A Death-bed Incident

A woman lay dying in a near-by cell. Of the sixty years of her life she had spent forty within prison walls. What that life had been I will not say, but when she was in the agony of death she called to me: “I don’t know anything about your God, but if he has made you tender and loving to a bad lot like me, I know he will not be hard on a poor soul who never had a chance. Give me a kiss, dear lass, before I go. No one has kissed me since my mother died.”

CHAPTER NINE
My Last Years in Prison

I am Set to Work in the Library

When I recovered from my nervous breakdown, by medical order I was given lighter employment, and went into the library. I was now the only prisoner in the building who had suffered under the hardships of the old system at Woking Prison, all the rest of those who came with me having in the interim returned to the world. In fact, I was the only one who had served over ten years.

My task in the library was to assist the schoolmistress and to change the library books twice a week. They were carried from cell to cell, and this represented the handling of over two hundred and fifty books. In addition to this, I had to be “literary nurse,” whose duties were to attend to worn-out books, binding up their wounds and prolonging their days of usefulness; doing cataloguing and entry work; to print the name of each prisoner on a card placed over her cell door; to copy hymns, and to make scrap-books for the illiterate prisoners, besides other miscellaneous duties.

The library was a very good one and contained not only the latest novels, but philosophical works and books for study; also a limited number in French and German. To these were added religious works, especially poetry, and sermons for Sunday reading. I found a choice collection to help me support the Sabbath day, for the suspended animation makes a day of misery of the “day of rest.” One could not read all day without tiring, and the absence of week-day work usually made it a day of heavy, creeping depression. There are two periods of exercise, and chapel morning and afternoon. The remainder of the time the prisoners are locked in their cells. Reading was my only solace; from first to last I read every moment that I could call my own. The best index of the quality of the books was that every volume was read or examined by the chaplain and his staff before it was admitted to the library. If it contained any articles on prison life or matters relating to prisoners, these were always carefully cut out.

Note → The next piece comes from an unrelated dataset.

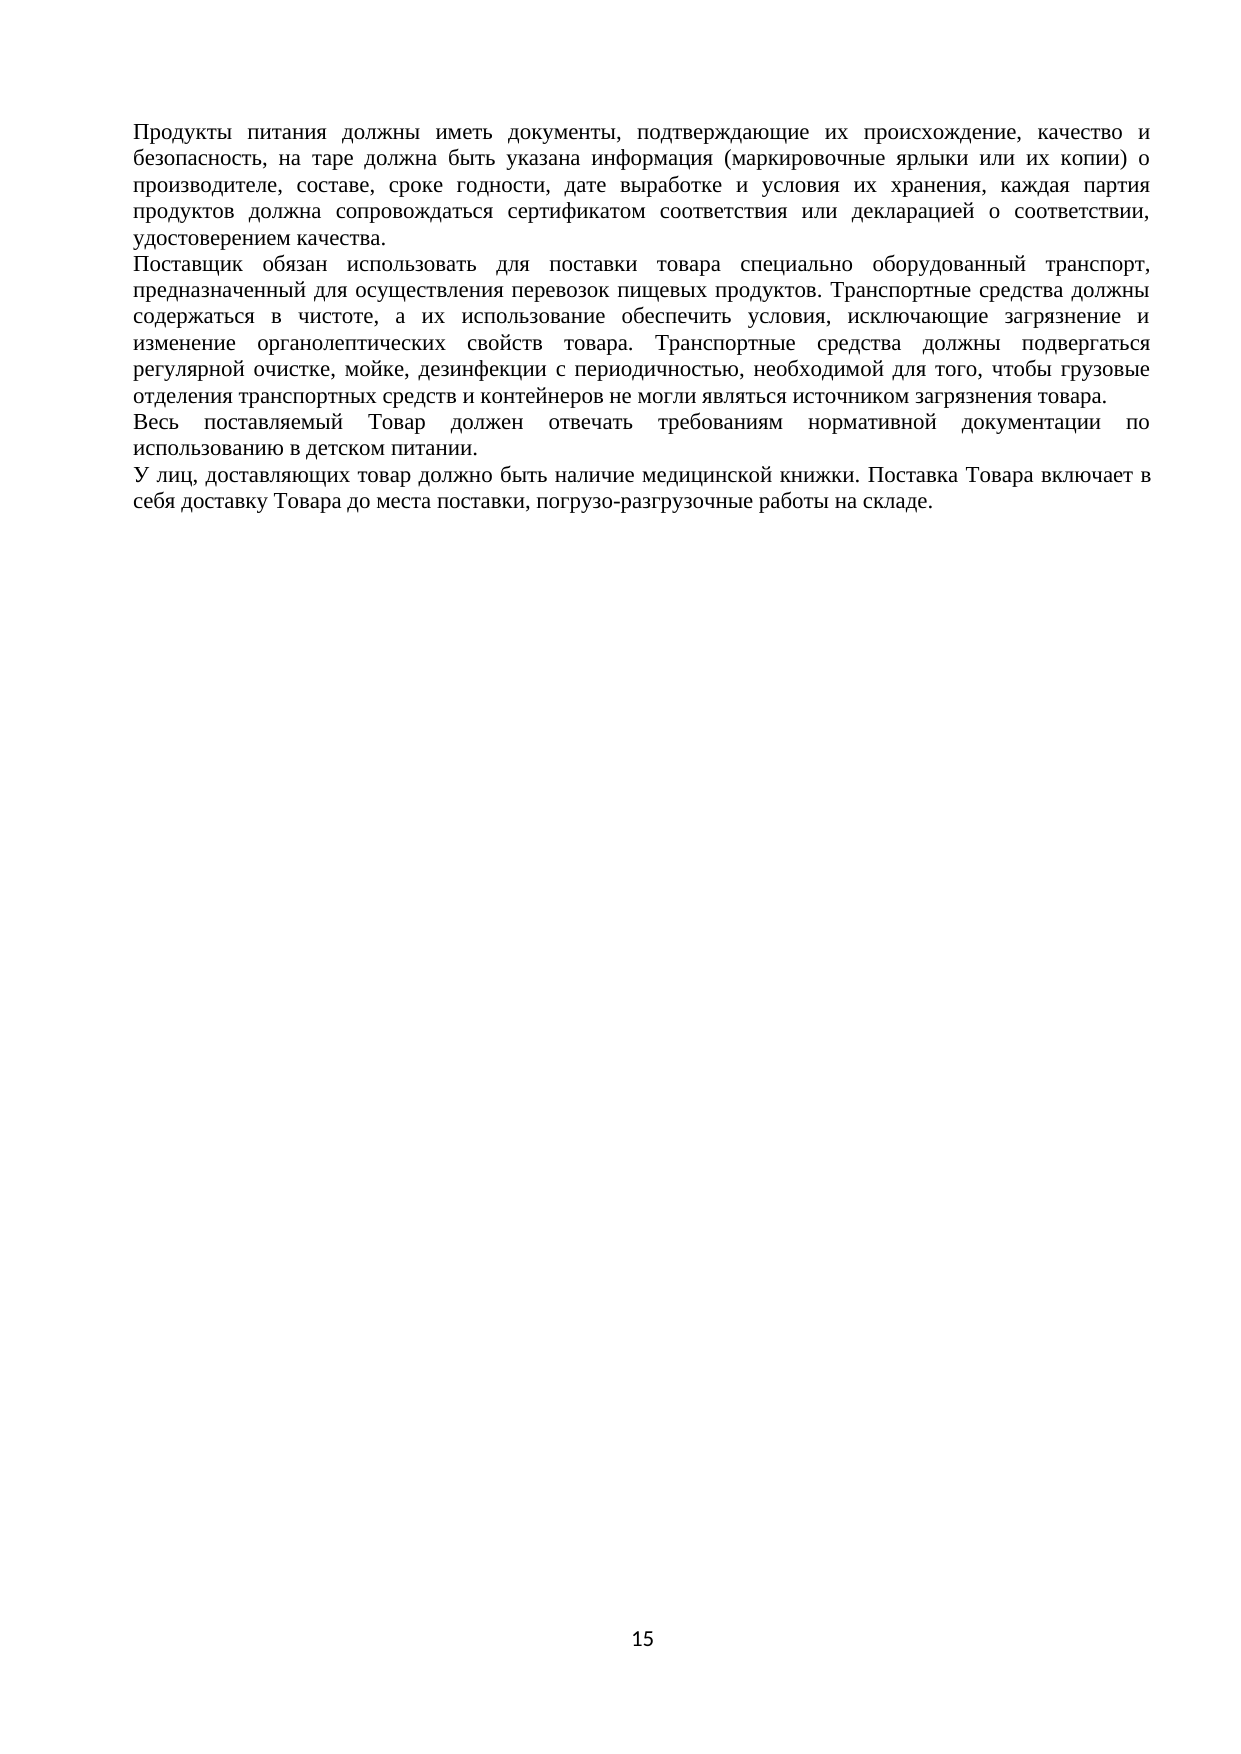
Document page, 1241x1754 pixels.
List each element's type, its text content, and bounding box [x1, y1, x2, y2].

From my observations I consider that prison schoolmasters and schoolmistresses are overburdened with miscellaneous and incompatible duties. No one needs to be told that the average prisoner is a slow learner, and that even a dull boy or girl is a better pupil than a grown man or woman plodding along in the first steps of knowledge, and who is taught, not in a class, but in a cell. Yet the schoolmaster or schoolmistress has to devote hours daily to teaching, to help in letter-writing, in the office work, in the distribution of library books, in the library work; and now that their number is likewise reduced on the ground of expense, the pressure of their work is out of all proportion to the hours within which it can be reasonably performed.

I have always been fond of reading, and during my leisure hours I got through a large number of books. This was between noon and half-past one, and seven and eight in the evening, when my light had to be put out.